Ella es poco tolerante, sagaz, pero antes fue ingenua, melosa, se pegaba demasiado a su complemento cuando veían una película juntos. Ahora lleva un año sin salir con nadie, ni besar, ni amar, ni acostarse ni masturbarse. A veces le importa, otras está tan bien como si no existiera la belleza de un romance. A veces tiene envidia de que otras tengan hijos en brazos. En ocasiones le viene la ira porque ha visto a dos grotescas bocas juntarse descaradamente en el transporte subterráneo. A veces guiña el ojo y coquetea.
Hoy, después de un año, consigue una cita. Le gusta, es conquistada, porque antes fue al revés. Todo es dulzura, delicadeza y cero pleitos. Pone las cartas sobre la mesa: “¿Estás de acuerdo en que al primer indicio de discusión esto ya no funcionará?” Él afirma complacido.
A los tres días él llega tarde, pero ella está entretenida leyendo buena literatura del Arcipreste de Hita. Son quince minutos los que falló en puntualidad.

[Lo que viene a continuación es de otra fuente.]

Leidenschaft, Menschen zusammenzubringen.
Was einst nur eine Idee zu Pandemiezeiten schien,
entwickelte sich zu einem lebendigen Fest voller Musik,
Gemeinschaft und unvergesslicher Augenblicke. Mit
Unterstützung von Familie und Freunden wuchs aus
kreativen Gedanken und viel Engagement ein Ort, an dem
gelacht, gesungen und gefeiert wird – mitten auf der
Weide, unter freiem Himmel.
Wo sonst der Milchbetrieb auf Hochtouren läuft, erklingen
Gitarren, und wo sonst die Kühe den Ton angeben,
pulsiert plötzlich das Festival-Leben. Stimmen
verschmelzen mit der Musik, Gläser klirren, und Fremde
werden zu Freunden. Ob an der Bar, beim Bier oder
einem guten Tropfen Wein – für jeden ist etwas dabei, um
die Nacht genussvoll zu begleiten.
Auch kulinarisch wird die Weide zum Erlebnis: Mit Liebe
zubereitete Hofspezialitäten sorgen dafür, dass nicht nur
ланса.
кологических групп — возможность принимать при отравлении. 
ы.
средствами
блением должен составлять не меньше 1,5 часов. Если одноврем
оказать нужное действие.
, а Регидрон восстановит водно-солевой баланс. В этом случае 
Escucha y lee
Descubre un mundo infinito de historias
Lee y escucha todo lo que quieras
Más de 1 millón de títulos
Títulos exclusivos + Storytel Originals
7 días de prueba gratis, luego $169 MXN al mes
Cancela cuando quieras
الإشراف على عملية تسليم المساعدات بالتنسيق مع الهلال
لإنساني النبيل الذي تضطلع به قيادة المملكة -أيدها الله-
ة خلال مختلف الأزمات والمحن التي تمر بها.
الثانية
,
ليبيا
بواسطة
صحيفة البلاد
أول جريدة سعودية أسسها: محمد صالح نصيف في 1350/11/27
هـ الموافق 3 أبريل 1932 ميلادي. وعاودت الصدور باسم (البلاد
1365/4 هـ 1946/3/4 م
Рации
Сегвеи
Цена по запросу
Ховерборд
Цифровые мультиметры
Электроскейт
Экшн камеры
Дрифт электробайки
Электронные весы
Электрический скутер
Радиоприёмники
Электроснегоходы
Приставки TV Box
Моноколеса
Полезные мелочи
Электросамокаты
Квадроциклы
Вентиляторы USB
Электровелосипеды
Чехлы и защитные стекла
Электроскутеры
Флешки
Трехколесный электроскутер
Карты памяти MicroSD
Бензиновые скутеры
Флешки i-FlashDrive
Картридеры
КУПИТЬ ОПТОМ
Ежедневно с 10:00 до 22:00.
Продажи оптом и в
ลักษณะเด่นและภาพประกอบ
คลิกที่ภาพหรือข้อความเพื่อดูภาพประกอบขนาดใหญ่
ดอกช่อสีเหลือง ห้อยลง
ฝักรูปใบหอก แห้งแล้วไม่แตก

Mismos que ella usará para ignorarlo hasta que se compense el tiempo. “Dame quince minutos”, le dice. Él saca el primer indicio de enojo. Ya quiere discutir. Ella azota las páginas del libro al cerrarlo. “Hemos terminado”. Se va. Es libre. No quiere depender de estupideces. Y lo cumple porque juega a creer que existe un noviazgo donde no hay discusiones estúpidas.